Overigens geldt ook hier dat in de belastingverdragen waarover is onderhandeld vóór de wijziging van het OESO-modelverdrag in 2005 niet expliciet is bepaald dat geen domestic tax interest-eis gesteld mag worden. Dat neemt niet weg dat ook bij de bilaterale belastingverdragen met een OESO-modelverdragbepaling van vóór 2005 ervan wordt uitgegaan dat een Nederlands verzoek om informatie niet mag worden geweigerd, enkel omdat de verzochte staat zelf geen belang heeft bij de gevraagde informatie.

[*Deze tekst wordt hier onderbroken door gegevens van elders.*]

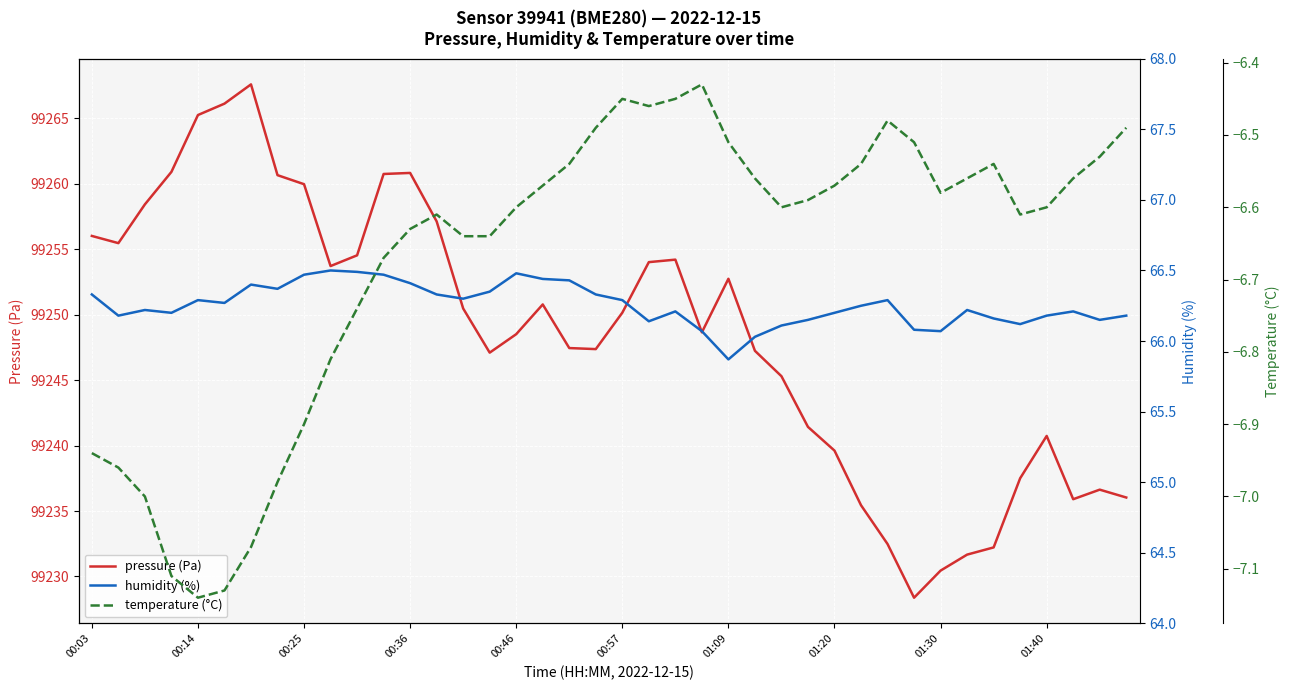

The pressure (Pa) series shows 99259.9 at 00:25. True or false?

True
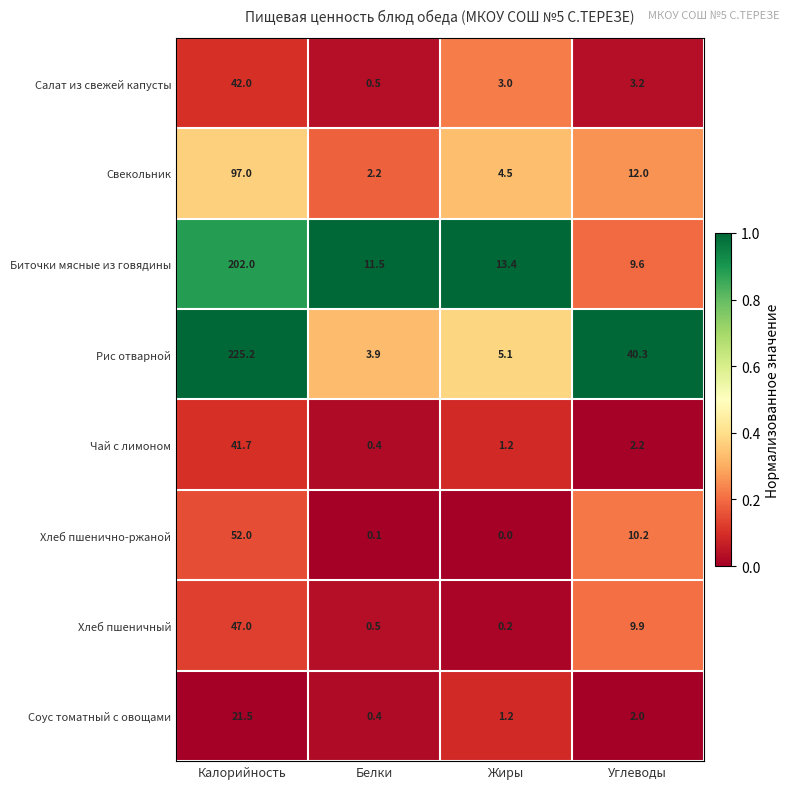

The value of Свекольник at Жиры is 1.3. True or false?

False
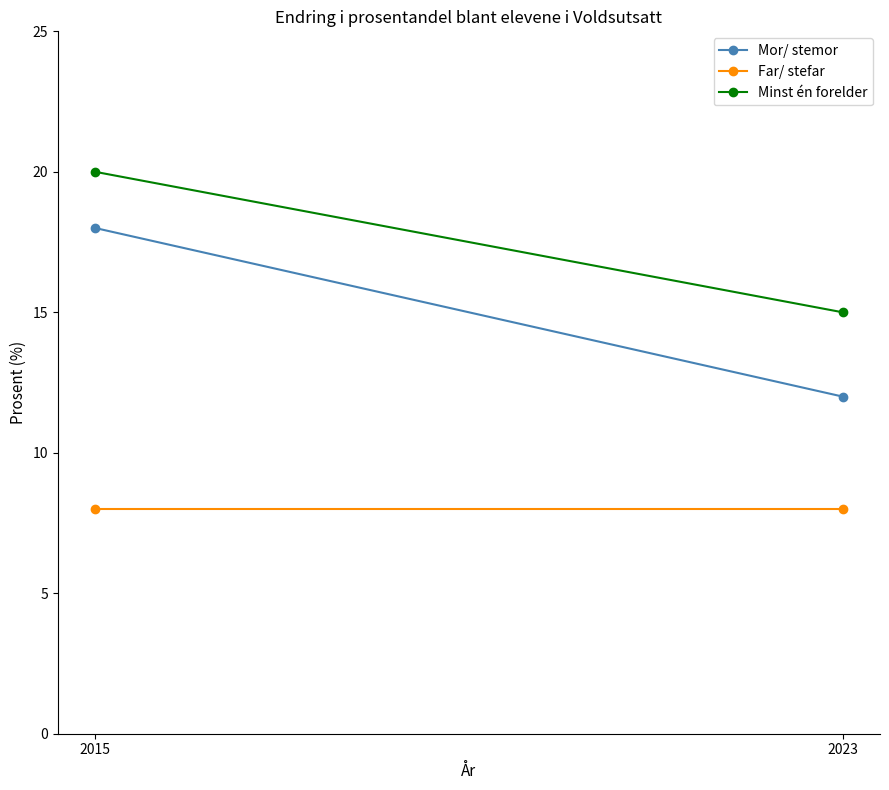

Which series changed the most between 2015 and 2023?

Mor/ stemor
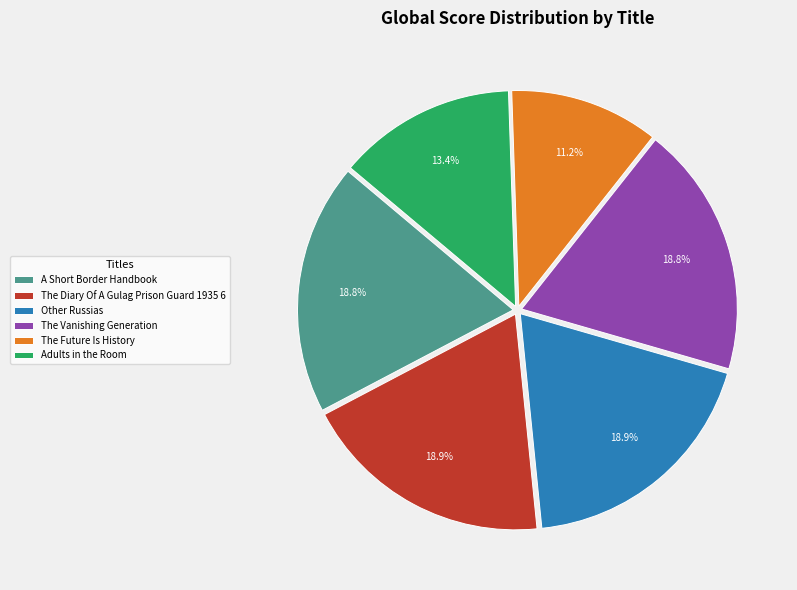

Combined, do The Diary Of A Gulag Prison Guard 1935 6 and Adults in the Room account for over 50%?

No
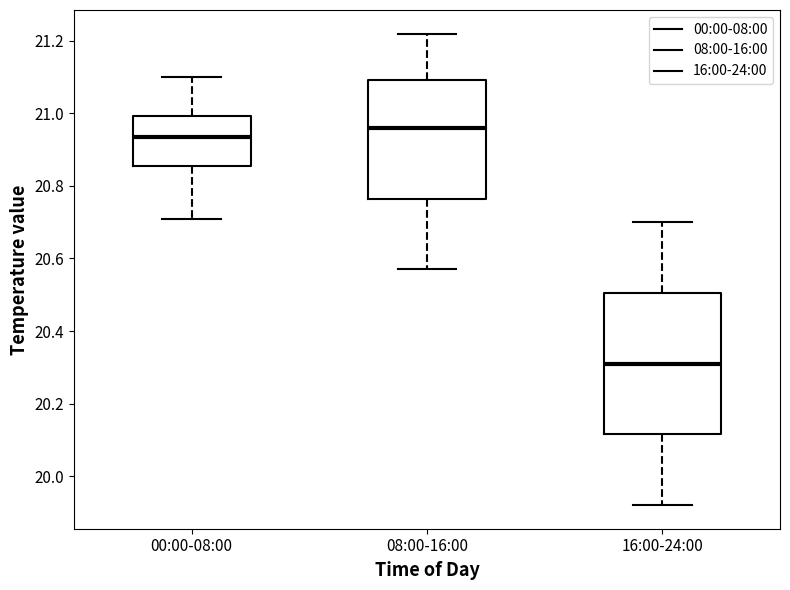

Where does the upper whisker of the box for 16:00-24:00 end on the y-axis? The values are not printed on the chart, so give them approximately, as read against the axis.

20.70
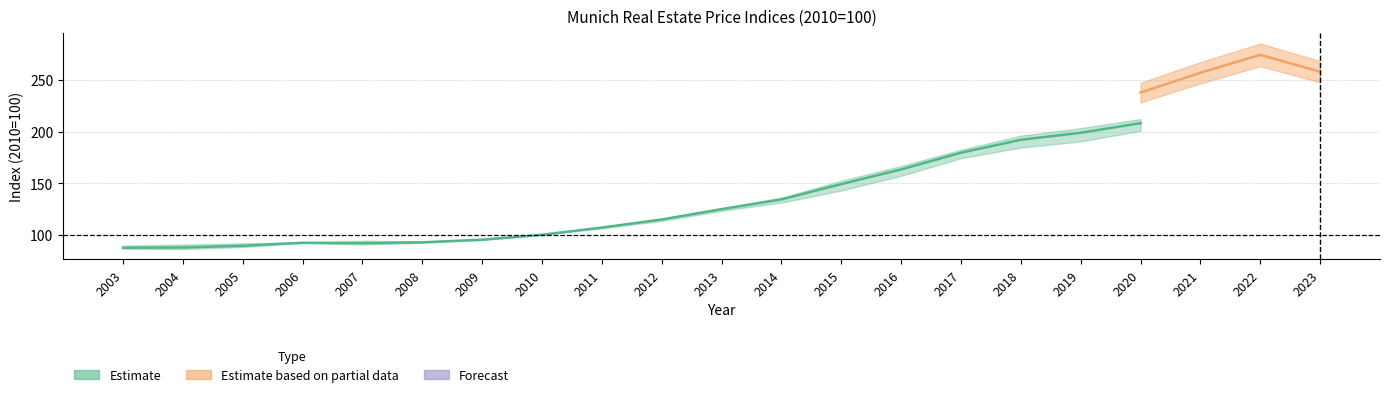

Which category has the highest value across all series?

2022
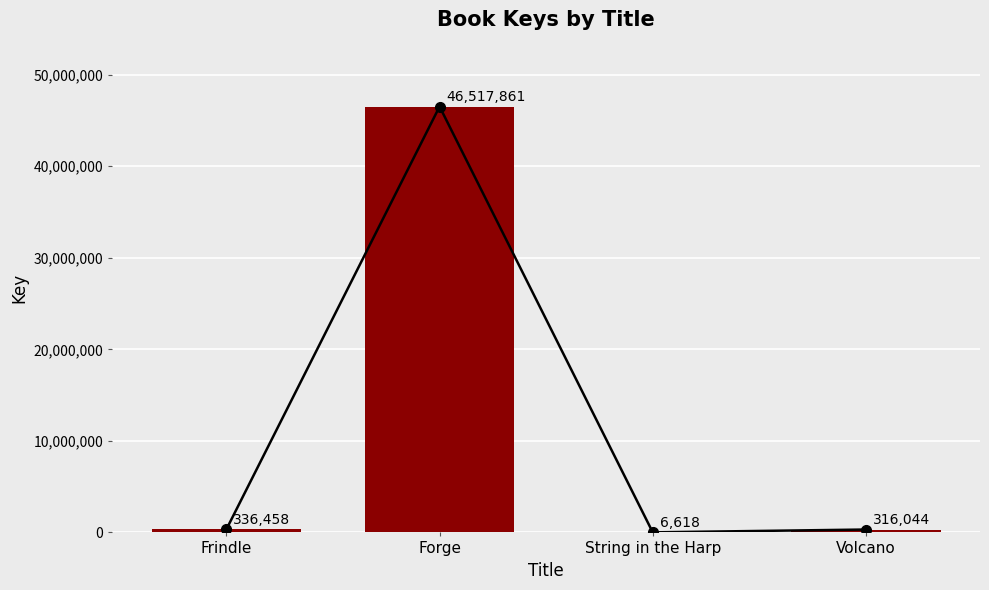

What position from the left is String in the Harp?

3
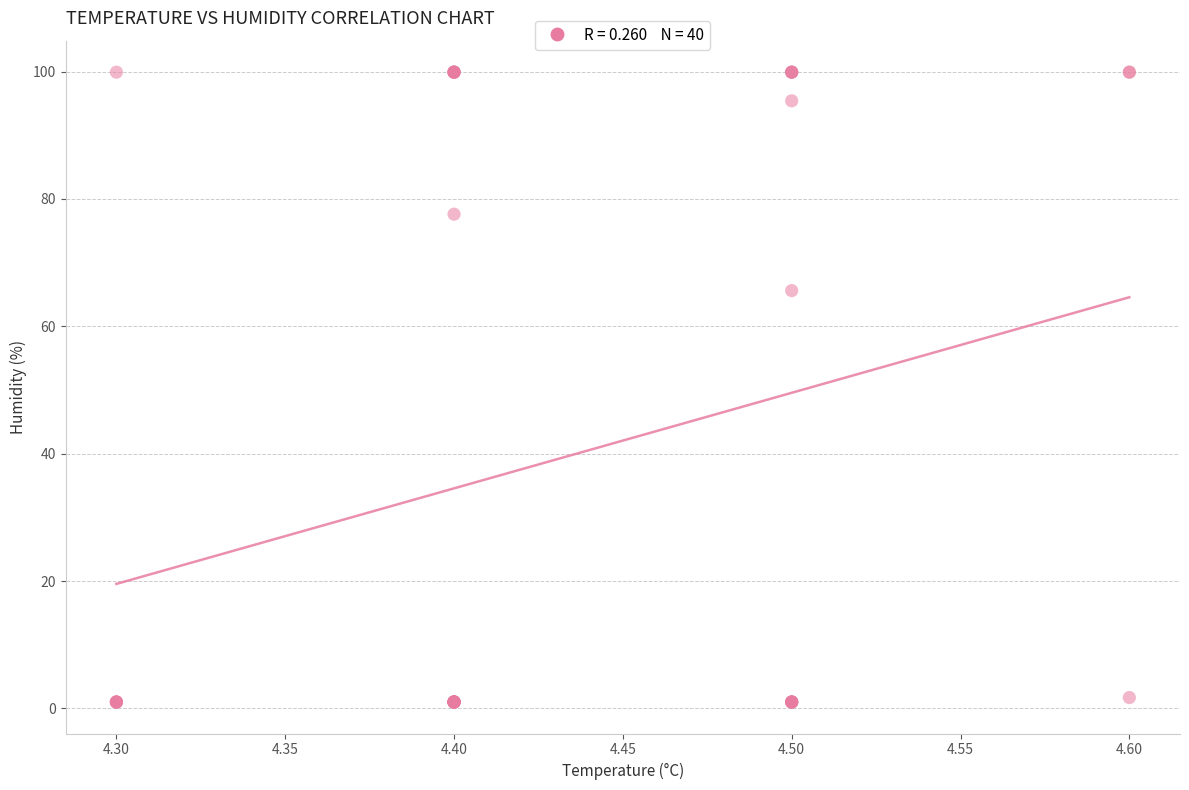

What Y value in the scatter plot is closest to 50?

65.6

In het bijzonder kan hier worden gedacht aan de belastingverdragen met Albanië, Mongolië en Barbados.

Tax Information Exchange Agreement

Met betrekking tot de Tax Information Exchange Agreement, ook een door de OESO opgestelde modelovereenkomst (in een bilaterale en een multilaterale versie), geldt dat deze overeenkomsten beperkt zijn tot enkel informatie-uitwisseling tussen twee of meer staten. De modelovereenkomst in de multilaterale versie ziet op belastingen inzake inkomen en winst, belasting naar vermogen, nalatenschapsbelasting, successie- en schenkingsrecht. De modelovereenkomst in de bilaterale versie laat het aan de beide partijen over welke belastingen worden opgenomen in de modelovereenkomst, al gaat het commentaar bij de modelovereenkomst uit van dezelfde belastingen als in de multilaterale modelovereenkomst. Nederland heeft met het Eiland Man een inmiddels in werking getreden informatie-uitwisselingsovereenkomst gesloten en heeft ook een dergelijke overeenkomst met Jersey gesloten (nog niet in werking). De overeenkomst met het Eiland Man en die met het Eiland Jersey zien voor Nederland beide onder meer op de inkomsten- en vennootschapsbelasting alsook op successie- en schenkingsrechten.

In de tekst van de informatie-uitwisselingsovereenkomsten met het Eiland Man en Jersey is, conform de OESO-modelverdragen voor dergelijke overeenkomsten, expliciet bepaald dat een Nederlands verzoek om informatie niet mag worden geweigerd, enkel omdat de verzochte staat zelf geen belang heeft bij de gevraagde informatie.

Deze regeling treedt in werking met ingang van de tweede dag na de dagtekening van de Staatscourant waarin zij wordt geplaatst.

Met de inwerkingtreding voor 1 januari 2008 wordt beoogd dat een instelling reeds nu kan verzoeken te worden aangemerkt als een algemeen nut geogende instelling en dat de Belastingdienst reeds in het kalenderjaar 2007 kan aanvangen met de afgifte van een beschikking aan de instelling. Indien nodig kan de bezwaarprocedure tegen een afwijzende beschikking ook in dat jaar al worden aangevangen.